**Activity:** Write out exactly the lines from the first line of the records below through the line that contains "мы знаем о ней все.", and stop there.

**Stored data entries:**

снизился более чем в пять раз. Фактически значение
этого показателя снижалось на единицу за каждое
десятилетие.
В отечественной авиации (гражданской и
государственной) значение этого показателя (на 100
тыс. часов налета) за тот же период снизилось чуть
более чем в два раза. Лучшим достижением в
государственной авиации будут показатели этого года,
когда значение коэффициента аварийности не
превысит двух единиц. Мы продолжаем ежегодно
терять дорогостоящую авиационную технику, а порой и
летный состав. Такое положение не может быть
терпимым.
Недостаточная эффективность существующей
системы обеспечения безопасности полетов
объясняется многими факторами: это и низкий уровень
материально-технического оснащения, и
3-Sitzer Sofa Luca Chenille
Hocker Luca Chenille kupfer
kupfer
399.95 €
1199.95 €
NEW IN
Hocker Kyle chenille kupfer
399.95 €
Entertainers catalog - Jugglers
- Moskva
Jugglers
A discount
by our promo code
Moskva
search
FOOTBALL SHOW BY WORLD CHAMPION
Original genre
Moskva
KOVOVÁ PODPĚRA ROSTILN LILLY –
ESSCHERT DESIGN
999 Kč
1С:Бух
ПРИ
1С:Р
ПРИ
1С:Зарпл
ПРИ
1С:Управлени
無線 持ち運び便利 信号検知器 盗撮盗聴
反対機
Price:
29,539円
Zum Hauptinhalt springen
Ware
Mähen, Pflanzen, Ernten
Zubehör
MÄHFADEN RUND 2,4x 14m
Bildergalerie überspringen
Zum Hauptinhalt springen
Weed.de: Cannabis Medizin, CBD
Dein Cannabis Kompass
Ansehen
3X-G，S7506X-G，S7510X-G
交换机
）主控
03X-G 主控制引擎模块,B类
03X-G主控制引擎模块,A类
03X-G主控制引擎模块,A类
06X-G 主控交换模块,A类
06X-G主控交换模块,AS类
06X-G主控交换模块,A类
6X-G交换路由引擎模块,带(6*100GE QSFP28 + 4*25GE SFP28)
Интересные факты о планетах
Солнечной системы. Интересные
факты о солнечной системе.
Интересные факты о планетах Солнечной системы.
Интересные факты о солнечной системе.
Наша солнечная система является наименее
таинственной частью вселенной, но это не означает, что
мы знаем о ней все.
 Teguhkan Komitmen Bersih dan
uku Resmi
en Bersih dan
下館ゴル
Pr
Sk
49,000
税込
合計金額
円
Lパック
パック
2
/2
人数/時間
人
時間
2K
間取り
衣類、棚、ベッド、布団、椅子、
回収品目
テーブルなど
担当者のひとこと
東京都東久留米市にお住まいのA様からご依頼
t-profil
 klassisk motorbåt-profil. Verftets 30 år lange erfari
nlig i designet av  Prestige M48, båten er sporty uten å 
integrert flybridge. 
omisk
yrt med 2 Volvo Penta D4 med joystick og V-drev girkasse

**Response to this task:**
снизился более чем в пять раз. Фактически значение
этого показателя снижалось на единицу за каждое
десятилетие.
В отечественной авиации (гражданской и
государственной) значение этого показателя (на 100
тыс. часов налета) за тот же период снизилось чуть
более чем в два раза. Лучшим достижением в
государственной авиации будут показатели этого года,
когда значение коэффициента аварийности не
превысит двух единиц. Мы продолжаем ежегодно
терять дорогостоящую авиационную технику, а порой и
летный состав. Такое положение не может быть
терпимым.
Недостаточная эффективность существующей
системы обеспечения безопасности полетов
объясняется многими факторами: это и низкий уровень
материально-технического оснащения, и
3-Sitzer Sofa Luca Chenille
Hocker Luca Chenille kupfer
kupfer
399.95 €
1199.95 €
NEW IN
Hocker Kyle chenille kupfer
399.95 €
Entertainers catalog - Jugglers
- Moskva
Jugglers
A discount
by our promo code
Moskva
search
FOOTBALL SHOW BY WORLD CHAMPION
Original genre
Moskva
KOVOVÁ PODPĚRA ROSTILN LILLY –
ESSCHERT DESIGN
999 Kč
1С:Бух
ПРИ
1С:Р
ПРИ
1С:Зарпл
ПРИ
1С:Управлени
無線 持ち運び便利 信号検知器 盗撮盗聴
反対機
Price:
29,539円
Zum Hauptinhalt springen
Ware
Mähen, Pflanzen, Ernten
Zubehör
MÄHFADEN RUND 2,4x 14m
Bildergalerie überspringen
Zum Hauptinhalt springen
Weed.de: Cannabis Medizin, CBD
Dein Cannabis Kompass
Ansehen
3X-G，S7506X-G，S7510X-G
交换机
）主控
03X-G 主控制引擎模块,B类
03X-G主控制引擎模块,A类
03X-G主控制引擎模块,A类
06X-G 主控交换模块,A类
06X-G主控交换模块,AS类
06X-G主控交换模块,A类
6X-G交换路由引擎模块,带(6*100GE QSFP28 + 4*25GE SFP28)
Интересные факты о планетах
Солнечной системы. Интересные
факты о солнечной системе.
Интересные факты о планетах Солнечной системы.
Интересные факты о солнечной системе.
Наша солнечная система является наименее
таинственной частью вселенной, но это не означает, что
мы знаем о ней все.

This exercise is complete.